=== Data for this task ===

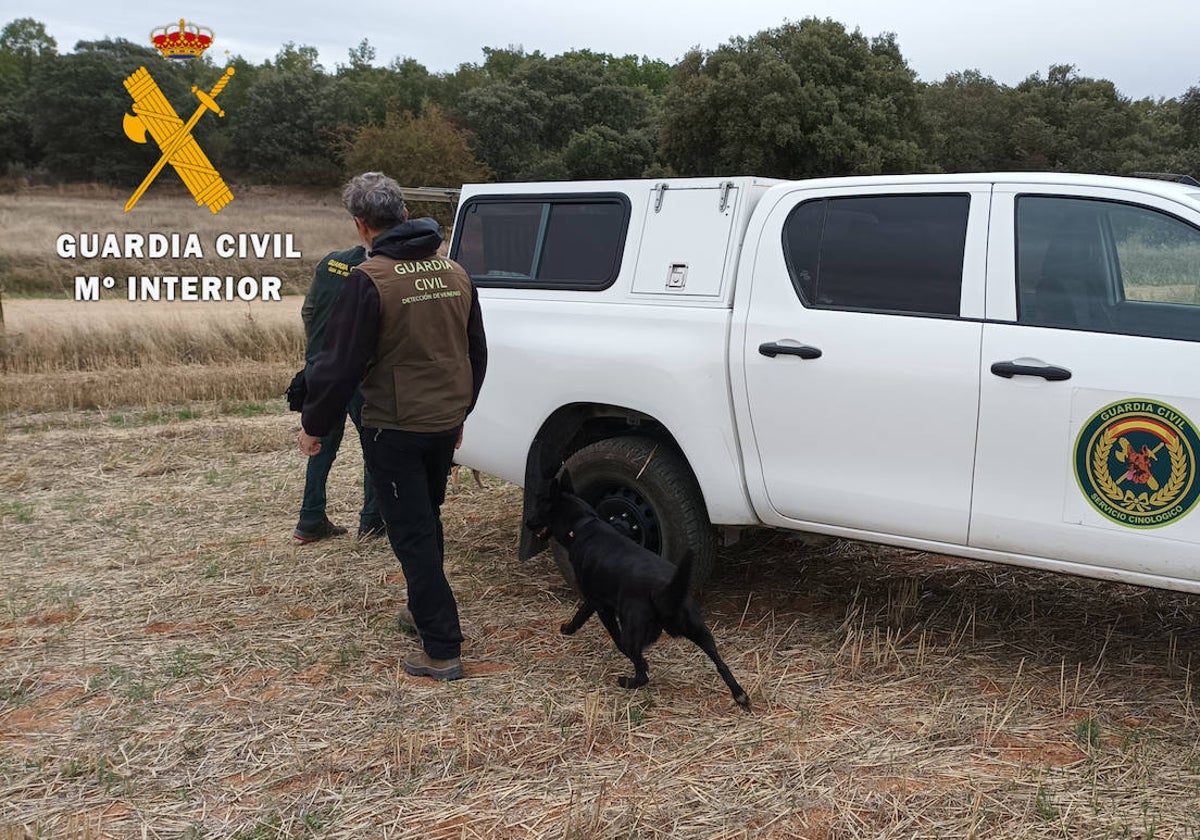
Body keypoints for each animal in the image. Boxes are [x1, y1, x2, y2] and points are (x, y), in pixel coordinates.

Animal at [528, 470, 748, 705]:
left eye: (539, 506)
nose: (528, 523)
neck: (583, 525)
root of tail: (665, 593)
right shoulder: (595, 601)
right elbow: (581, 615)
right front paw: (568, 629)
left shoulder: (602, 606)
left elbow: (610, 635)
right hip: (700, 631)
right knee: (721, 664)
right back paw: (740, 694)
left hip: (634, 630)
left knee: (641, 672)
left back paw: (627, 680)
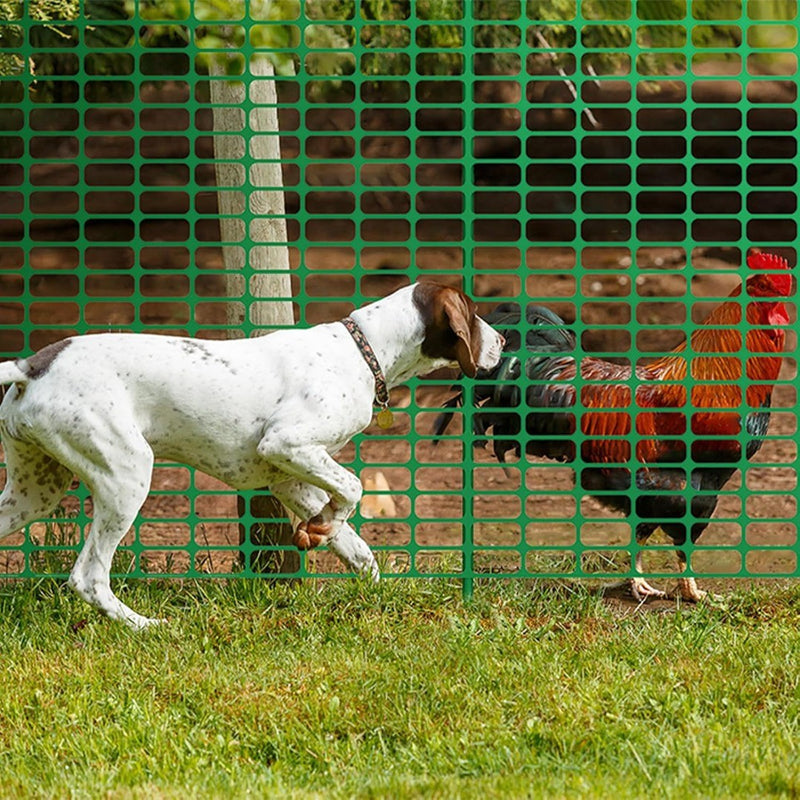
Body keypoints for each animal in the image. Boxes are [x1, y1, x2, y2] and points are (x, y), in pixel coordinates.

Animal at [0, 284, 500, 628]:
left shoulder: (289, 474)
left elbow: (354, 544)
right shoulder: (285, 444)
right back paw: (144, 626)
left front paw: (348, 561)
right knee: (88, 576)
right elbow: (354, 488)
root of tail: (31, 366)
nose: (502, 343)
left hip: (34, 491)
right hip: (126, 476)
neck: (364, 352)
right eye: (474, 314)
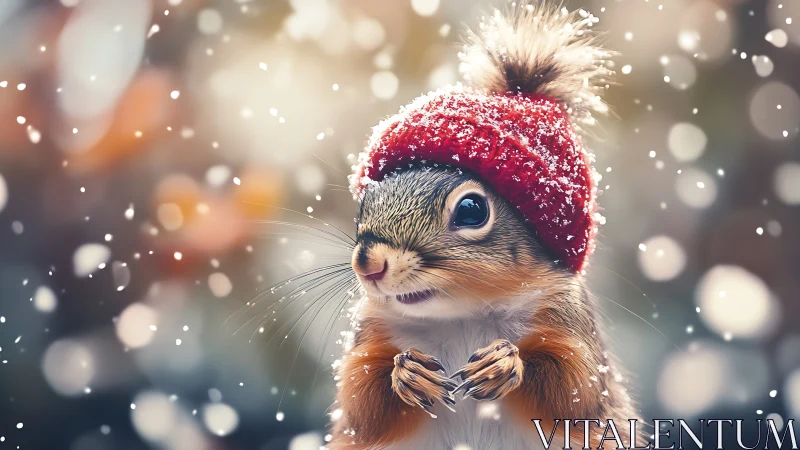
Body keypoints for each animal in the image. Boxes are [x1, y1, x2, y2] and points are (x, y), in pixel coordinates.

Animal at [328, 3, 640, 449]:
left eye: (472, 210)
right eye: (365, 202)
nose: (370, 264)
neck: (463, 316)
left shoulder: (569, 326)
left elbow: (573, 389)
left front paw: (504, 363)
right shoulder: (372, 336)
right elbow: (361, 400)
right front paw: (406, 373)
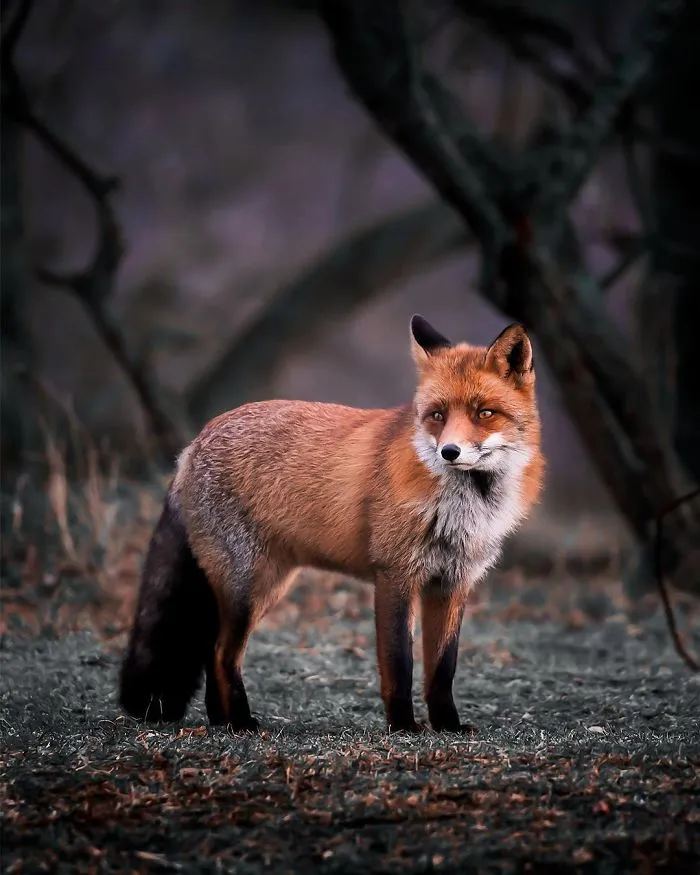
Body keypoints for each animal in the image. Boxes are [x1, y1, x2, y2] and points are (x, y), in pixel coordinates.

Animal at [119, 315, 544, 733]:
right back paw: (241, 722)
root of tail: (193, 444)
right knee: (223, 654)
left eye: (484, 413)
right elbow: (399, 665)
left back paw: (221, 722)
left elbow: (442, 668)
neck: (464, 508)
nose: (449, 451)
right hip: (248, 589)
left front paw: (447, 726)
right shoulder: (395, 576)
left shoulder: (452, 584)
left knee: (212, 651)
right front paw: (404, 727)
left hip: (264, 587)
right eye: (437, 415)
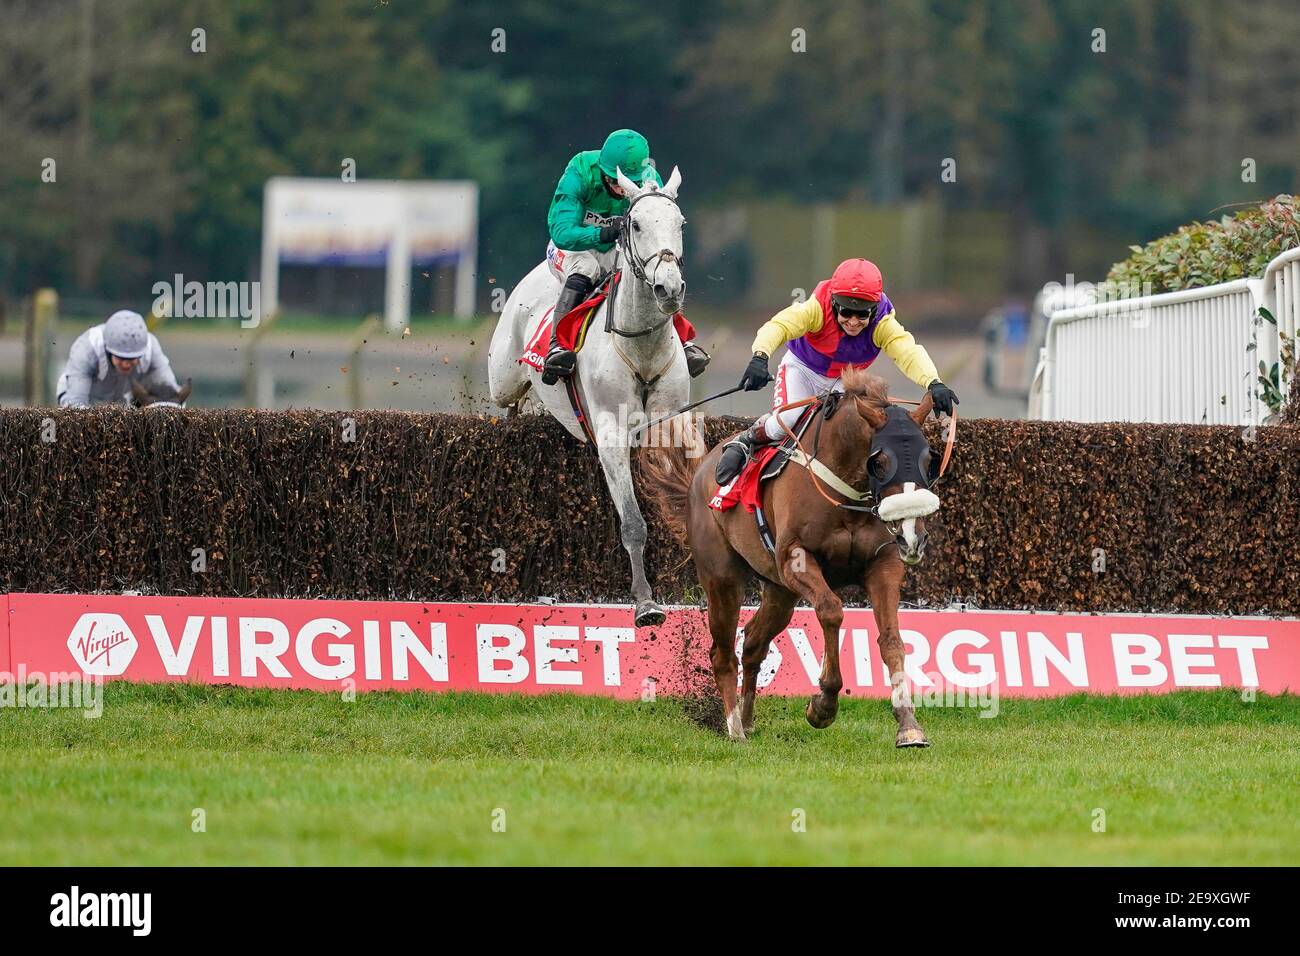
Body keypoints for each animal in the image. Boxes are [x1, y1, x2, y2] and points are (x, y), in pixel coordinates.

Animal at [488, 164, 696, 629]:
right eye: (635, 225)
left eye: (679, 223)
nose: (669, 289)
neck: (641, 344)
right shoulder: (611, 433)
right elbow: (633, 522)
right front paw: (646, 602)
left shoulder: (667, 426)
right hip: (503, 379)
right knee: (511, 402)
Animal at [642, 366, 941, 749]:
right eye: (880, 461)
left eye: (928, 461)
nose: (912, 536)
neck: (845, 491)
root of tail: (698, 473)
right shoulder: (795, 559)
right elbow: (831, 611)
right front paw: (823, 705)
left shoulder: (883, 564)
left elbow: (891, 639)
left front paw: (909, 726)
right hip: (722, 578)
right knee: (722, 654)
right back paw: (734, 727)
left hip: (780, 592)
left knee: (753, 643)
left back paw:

===

Task: Your answer must be the full set of entries, set down exactly and without pictures.

Solution for this problem:
Body keypoints for each animal in the image. Boxes are [x1, y1, x2, y2] and points are (x, y), in pixel coordinates.

Animal at [528, 470, 748, 705]:
left eye: (539, 506)
nose: (528, 523)
neck: (583, 525)
root of tail: (665, 593)
right shoulder: (595, 601)
right elbow: (581, 615)
right front paw: (568, 629)
left shoulder: (602, 606)
left elbow: (610, 635)
right hip: (700, 631)
right knee: (721, 664)
right back paw: (740, 694)
left hip: (634, 630)
left knee: (641, 672)
left back paw: (627, 680)
Body keypoints for each animal in the image. Boxes are [x1, y1, x2, y2] and points are (x, y), in pixel coordinates.

Animal at [0, 284, 500, 628]:
left shoulder: (289, 474)
left elbow: (354, 544)
right shoulder: (285, 444)
right back paw: (144, 626)
left front paw: (348, 561)
right knee: (88, 576)
right elbow: (354, 488)
root of tail: (31, 366)
nose: (502, 343)
left hip: (34, 491)
right hip: (126, 476)
neck: (364, 352)
right eye: (474, 314)
Body keypoints for each animal in the image. Boxes are [x1, y1, x2, y2] and points are (x, y), in pixel coordinates.

Animal at [328, 3, 640, 449]:
left eye: (472, 210)
right eye: (365, 202)
nose: (370, 264)
neck: (463, 316)
left shoulder: (569, 326)
left elbow: (573, 389)
left front paw: (504, 363)
right shoulder: (372, 336)
right elbow: (361, 400)
right front paw: (406, 373)
Body keypoints for each animal in the image. Boxes are [x1, y1, x2, y2] and points are (x, y), in pixel coordinates.

Animal at [119, 315, 544, 733]:
right back paw: (241, 722)
root of tail: (193, 444)
right knee: (223, 654)
left eye: (484, 413)
right elbow: (399, 665)
left back paw: (221, 722)
left elbow: (442, 668)
neck: (464, 508)
nose: (449, 451)
right hip: (248, 589)
left front paw: (447, 726)
right shoulder: (395, 576)
left shoulder: (452, 584)
left knee: (212, 651)
right front paw: (404, 727)
left hip: (264, 587)
right eye: (437, 415)
Body keypoints for each animal in the image. Boxes are [x1, y1, x2, y2] and points are (x, y), in pixel coordinates.

Animal at [488, 164, 696, 629]:
right eye: (635, 225)
left eye: (679, 223)
nose: (669, 289)
neck: (641, 344)
right shoulder: (611, 433)
right elbow: (633, 522)
right front paw: (646, 602)
left shoulder: (667, 426)
right hip: (503, 379)
right knee: (511, 402)
Animal at [642, 366, 941, 749]:
right eye: (880, 461)
left eye: (928, 461)
nose: (912, 536)
neck: (845, 491)
root of tail: (698, 473)
right shoulder: (795, 559)
right elbow: (831, 611)
right front paw: (823, 705)
left shoulder: (883, 564)
left elbow: (891, 639)
left front paw: (909, 726)
right hip: (722, 578)
right knee: (722, 654)
right back paw: (734, 727)
left hip: (780, 592)
left knee: (753, 643)
left back paw:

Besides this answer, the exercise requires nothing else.